(Goal A):
Restate the conference passage from "Launched in 2013" up to and including "Economic Thinking (INET).", swapping "emerging economies" for "developing economies".
(Goal B):
For each statement, answer yes or no based on the conference passage and quote the words that decide it. (i) The conference took place at the Capitol Hilton Hotel in Washington, DC. (ii) The project was launched in 2015. (iii) The World Bank supports the project.

(Page excerpt):

....

Scholars, political scientists, and economists from around the world attended the “New Thinking and the New G-20” conference on April 15 at the Capitol Hilton Hotel in Washington, DC. Timed to precede the spring meetings of the International Monetary Fund and the World Bank, 11 authors were invited to present published papers, offering recommendations for international policy cooperation and institutional innovation in global economic governance.

Launched in 2013 by Distinguished Professor Miles Kahler of the School of International Service (SIS) and Barry Eichengreen of the University of California, the “New Thinking and the New G-20” project works to bring new ideas and the perspective of emerging economies to global discussions of policy change and institutional reform. Additionally, the project aims to link researchers in the emerging economies more effectively to research networks in the industrialized world and to global policy discussions. The project is supported by the Centre for International Governance Innovation (CIGI) and the Institute for New Economic Thinking (INET).

“The growing role of the emerging economies in global governance, through the G-20 and other institutions, has not been reflected in new thinking about international financial and monetary cooperation,” noted Kahler. “Reform proposals since the global financial crisis have largely originated in the familiar transatlantic network of scholars and policymakers who have shaped past institutional initiatives. We decided to emphasize ‘next generation’ researchers from the emerging economies, since they will sustain the research network in the future.”

....

Records from a data collection
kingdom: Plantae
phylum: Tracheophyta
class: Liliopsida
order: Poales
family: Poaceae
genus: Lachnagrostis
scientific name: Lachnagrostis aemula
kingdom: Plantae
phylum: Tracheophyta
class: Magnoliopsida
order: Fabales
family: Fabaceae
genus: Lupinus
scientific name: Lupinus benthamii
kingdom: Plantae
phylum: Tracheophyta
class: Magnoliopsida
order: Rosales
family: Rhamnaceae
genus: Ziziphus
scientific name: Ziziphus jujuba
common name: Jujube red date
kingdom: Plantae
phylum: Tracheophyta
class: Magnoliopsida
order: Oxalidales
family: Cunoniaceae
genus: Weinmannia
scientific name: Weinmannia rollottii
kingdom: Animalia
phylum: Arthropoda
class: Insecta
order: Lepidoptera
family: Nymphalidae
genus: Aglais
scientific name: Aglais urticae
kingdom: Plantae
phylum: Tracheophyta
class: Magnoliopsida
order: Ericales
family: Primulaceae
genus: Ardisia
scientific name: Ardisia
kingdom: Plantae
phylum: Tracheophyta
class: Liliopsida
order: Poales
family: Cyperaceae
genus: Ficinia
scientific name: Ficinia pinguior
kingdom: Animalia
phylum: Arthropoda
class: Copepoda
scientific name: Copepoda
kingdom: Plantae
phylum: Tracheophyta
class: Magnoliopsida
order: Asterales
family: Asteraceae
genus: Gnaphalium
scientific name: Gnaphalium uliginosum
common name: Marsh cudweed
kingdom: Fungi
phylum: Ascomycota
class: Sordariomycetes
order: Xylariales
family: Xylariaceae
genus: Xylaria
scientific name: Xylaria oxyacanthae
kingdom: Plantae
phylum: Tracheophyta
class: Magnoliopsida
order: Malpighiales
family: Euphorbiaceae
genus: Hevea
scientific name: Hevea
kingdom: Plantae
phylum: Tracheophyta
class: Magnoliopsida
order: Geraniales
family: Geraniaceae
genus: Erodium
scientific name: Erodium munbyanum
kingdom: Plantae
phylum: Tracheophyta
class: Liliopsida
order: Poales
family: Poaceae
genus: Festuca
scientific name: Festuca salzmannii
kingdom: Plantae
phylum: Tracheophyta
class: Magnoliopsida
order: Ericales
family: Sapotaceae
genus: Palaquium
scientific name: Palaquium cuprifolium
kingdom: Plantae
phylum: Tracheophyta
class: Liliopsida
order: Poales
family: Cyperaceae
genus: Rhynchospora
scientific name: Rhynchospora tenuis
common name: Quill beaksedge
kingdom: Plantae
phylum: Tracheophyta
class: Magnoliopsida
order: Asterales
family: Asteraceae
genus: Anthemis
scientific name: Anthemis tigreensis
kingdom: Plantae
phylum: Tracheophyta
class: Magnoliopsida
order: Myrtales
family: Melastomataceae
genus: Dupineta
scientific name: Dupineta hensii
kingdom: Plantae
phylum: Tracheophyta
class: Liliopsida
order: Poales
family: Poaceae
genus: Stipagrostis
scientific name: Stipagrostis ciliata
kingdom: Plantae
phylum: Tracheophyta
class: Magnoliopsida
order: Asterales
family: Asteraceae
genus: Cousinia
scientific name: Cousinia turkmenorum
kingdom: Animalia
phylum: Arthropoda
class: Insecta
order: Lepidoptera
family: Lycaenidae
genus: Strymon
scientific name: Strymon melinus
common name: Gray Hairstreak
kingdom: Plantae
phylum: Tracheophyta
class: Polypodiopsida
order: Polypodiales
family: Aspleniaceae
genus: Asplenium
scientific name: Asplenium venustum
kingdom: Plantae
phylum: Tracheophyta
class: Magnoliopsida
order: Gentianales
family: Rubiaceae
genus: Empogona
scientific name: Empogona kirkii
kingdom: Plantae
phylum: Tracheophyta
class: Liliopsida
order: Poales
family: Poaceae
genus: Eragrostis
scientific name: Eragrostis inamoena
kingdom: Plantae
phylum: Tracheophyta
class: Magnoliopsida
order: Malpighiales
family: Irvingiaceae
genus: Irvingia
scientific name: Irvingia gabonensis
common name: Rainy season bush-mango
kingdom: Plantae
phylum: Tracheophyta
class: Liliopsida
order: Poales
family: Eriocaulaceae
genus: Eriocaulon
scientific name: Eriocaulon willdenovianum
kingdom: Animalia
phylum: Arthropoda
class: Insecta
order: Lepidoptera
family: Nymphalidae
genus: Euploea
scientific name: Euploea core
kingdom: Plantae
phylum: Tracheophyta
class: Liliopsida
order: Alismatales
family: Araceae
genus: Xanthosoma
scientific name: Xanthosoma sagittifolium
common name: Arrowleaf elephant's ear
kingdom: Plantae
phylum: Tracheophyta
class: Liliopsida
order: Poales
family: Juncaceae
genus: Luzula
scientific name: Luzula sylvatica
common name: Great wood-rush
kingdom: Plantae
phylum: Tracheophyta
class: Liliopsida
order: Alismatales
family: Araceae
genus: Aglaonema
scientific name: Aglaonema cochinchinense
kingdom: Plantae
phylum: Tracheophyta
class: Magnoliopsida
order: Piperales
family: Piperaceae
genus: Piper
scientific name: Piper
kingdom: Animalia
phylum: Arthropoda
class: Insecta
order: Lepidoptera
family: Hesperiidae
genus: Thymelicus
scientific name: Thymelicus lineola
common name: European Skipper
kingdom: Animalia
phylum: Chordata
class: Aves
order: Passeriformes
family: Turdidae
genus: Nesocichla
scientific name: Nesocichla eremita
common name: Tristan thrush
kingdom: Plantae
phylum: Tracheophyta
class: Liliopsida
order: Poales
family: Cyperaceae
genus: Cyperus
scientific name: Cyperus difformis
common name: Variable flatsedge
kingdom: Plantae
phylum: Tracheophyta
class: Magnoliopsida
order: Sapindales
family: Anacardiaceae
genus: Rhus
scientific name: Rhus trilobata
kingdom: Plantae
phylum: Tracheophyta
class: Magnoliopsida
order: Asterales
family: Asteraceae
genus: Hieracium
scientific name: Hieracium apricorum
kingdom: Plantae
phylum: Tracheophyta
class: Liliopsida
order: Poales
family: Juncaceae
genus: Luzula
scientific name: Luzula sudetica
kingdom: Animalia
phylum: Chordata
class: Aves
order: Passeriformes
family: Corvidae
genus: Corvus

....

(Expected output A):
Launched in 2013 by Distinguished Professor Miles Kahler of the School of International Service (SIS) and Barry Eichengreen of the University of California, the “New Thinking and the New G-20” project works to bring new ideas and the perspective of developing economies to global discussions of policy change and institutional reform. Additionally, the project aims to link researchers in the developing economies more effectively to research networks in the industrialized world and to global policy discussions. The project is supported by the Centre for International Governance Innovation (CIGI) and the Institute for New Economic Thinking (INET).

(Expected output B):
(i) Yes: "attended the “New Thinking and the New G-20” conference on April 15 at the Capitol Hilton Hotel in Washington, DC"
(ii) No: "Launched in 2013"
(iii) No: "The project is supported by the Centre for International Governance Innovation (CIGI) and the Institute for New Economic Thinking (INET)."